We also got a piece of potentially good news this morning in the form of the AAII sentiment survey. Unlike the Investor's Intelligence survey, which focuses on newsletter writers and barely budged last week, the AAII poll is strictly for individual investors. It is much more "noisy", jumping around from week to week, but that can be a good thing since it allows us to see more extremes.
Those extreme tend to be good at highlighting market turning points. The last extreme we got was a warning sign of too much optimism right before last week's mini-plunge in equities. This week, these investors quickly switched camps, and are now showing too much bearishness. That's a significant change, and while it obviously does not guarantee a rally, it does help the bull case for at least another push higher.
Bottom line, I've been twisting in a seemingly edgeless environment for the past couple of days, not willing to risk much capital either way.

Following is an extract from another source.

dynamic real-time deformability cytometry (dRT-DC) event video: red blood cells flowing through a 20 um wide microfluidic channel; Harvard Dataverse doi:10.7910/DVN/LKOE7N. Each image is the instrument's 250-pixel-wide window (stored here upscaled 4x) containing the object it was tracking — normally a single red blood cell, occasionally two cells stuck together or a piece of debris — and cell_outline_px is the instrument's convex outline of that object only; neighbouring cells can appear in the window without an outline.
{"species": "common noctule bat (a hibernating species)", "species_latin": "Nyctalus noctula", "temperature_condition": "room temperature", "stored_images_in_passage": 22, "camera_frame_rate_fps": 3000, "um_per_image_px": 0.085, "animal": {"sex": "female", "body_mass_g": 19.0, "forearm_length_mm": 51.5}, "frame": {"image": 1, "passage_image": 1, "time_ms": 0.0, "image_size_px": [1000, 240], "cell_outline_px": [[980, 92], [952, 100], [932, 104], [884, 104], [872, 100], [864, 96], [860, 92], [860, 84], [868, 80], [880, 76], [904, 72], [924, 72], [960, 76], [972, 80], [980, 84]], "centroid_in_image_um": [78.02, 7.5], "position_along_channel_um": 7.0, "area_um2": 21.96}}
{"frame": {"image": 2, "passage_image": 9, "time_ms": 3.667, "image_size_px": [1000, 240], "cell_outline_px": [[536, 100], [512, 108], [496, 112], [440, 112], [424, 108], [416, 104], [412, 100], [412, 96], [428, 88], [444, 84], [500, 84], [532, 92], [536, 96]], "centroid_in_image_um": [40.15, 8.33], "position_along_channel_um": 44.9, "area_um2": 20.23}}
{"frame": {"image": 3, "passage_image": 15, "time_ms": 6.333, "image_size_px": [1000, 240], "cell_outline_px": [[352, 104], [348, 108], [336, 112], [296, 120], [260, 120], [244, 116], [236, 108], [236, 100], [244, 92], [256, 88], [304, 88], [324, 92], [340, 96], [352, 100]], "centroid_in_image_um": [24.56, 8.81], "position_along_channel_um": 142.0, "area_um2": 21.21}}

I continue to harbor doubts about the intermediate-term, and the short-term doesn't seem a whole lot clearer, but I am intrigued by the exceedingly positive seasonality we're about to enter, the new AAII bearish extreme, and the potentially positive mindset heading into the end-of-month Fed meeting.
We also have a little "W" bottom forming on the intraday charts in the S&P, with a move over 1520 in that index technically suggesting that we have seen a short-term low, so that's something many will be watching. A violation of 1490 would be a big negative and it's the main line in the sand I'm watching here.
I'm not yet sure what my trigger would be for another long entry. I would like to see a move over 1520 to help validate the idea that we've seen a low, but by then our short-term stuff will likely be stretched and suggesting a rest. The best setup would come if we see a breakout over that level, then a consolidation above it for several hours. That's the kind of activity I'll be watching for as the day progresses.
Even if we happen to get that kind of reaction, this remains a treacherous environment for short-term traders, as after-hours earnings releases subject us to a continual barrage of opening-gap risk, and every little piece of economic data will be scrutinized and bet upon as it adjusts the odds of a rate cut at the FOMC meeting. No matter long or short, it seems imprudent to be aggressive either way.
All the best,
Jason Goepfert President and CEO Sundial Capital Research, Inc.